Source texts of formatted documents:
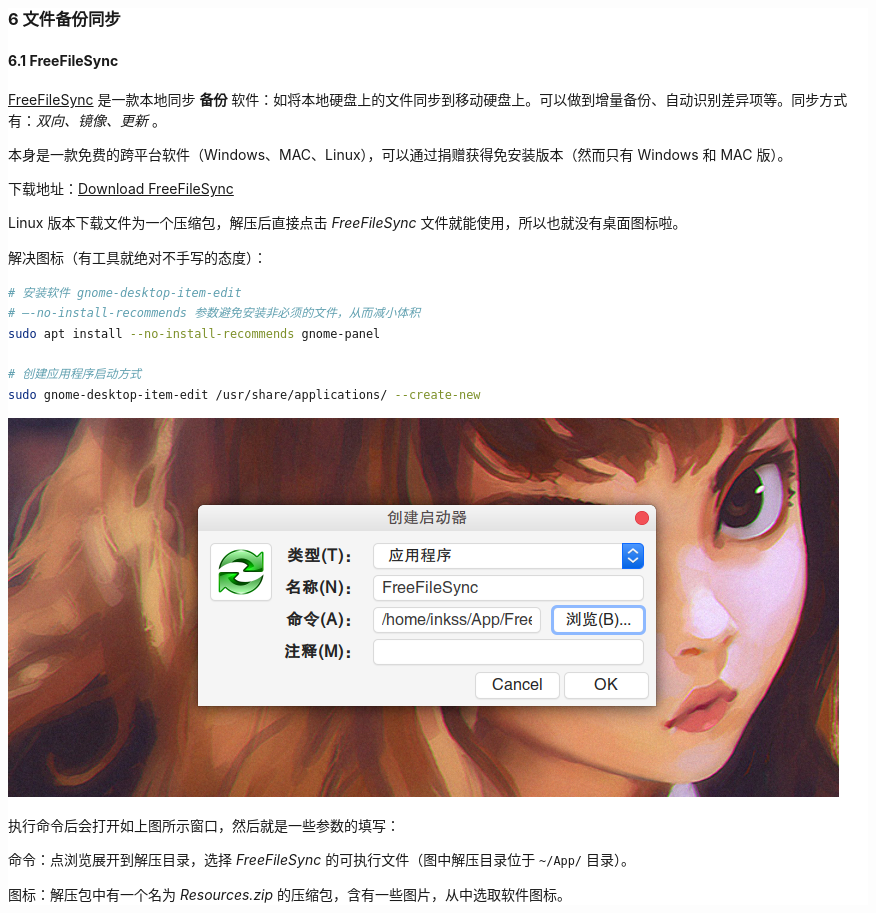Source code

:### 6 文件备份同步

#### 6.1 FreeFileSync

[FreeFileSync](https://freefilesync.org/) 是一款本地同步 **备份** 软件：如将本地硬盘上的文件同步到移动硬盘上。可以做到增量备份、自动识别差异项等。同步方式有：*双向、镜像、更新* 。

本身是一款免费的跨平台软件（Windows、MAC、Linux），可以通过捐赠获得免安装版本（然而只有 Windows 和 MAC 版）。

下载地址：[Download FreeFileSync](https://freefilesync.org/download.php)

Linux 版本下载文件为一个压缩包，解压后直接点击 *FreeFileSync* 文件就能使用，所以也就没有桌面图标啦。

解决图标（有工具就绝对不手写的态度）：

```sh
# 安装软件 gnome-desktop-item-edit
# –-no-install-recommends 参数避免安装非必须的文件，从而减小体积
sudo apt install --no-install-recommends gnome-panel

# 创建应用程序启动方式
sudo gnome-desktop-item-edit /usr/share/applications/ --create-new
```

![1535633929426](assets/1535633929426.png)

执行命令后会打开如上图所示窗口，然后就是一些参数的填写：

命令：点浏览展开到解压目录，选择 *FreeFileSync* 的可执行文件（图中解压目录位于 `~/App/` 目录）。

图标：解压包中有一个名为 *Resources.zip* 的压缩包，含有一些图片，从中选取软件图标。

Task goal: Among the records above, find the lines that contain "Linux" and copy every one.

Written response:
本身是一款免费的跨平台软件（Windows、MAC、Linux），可以通过捐赠获得免安装版本（然而只有 Windows 和 MAC 版）。
Linux 版本下载文件为一个压缩包，解压后直接点击 *FreeFileSync* 文件就能使用，所以也就没有桌面图标啦。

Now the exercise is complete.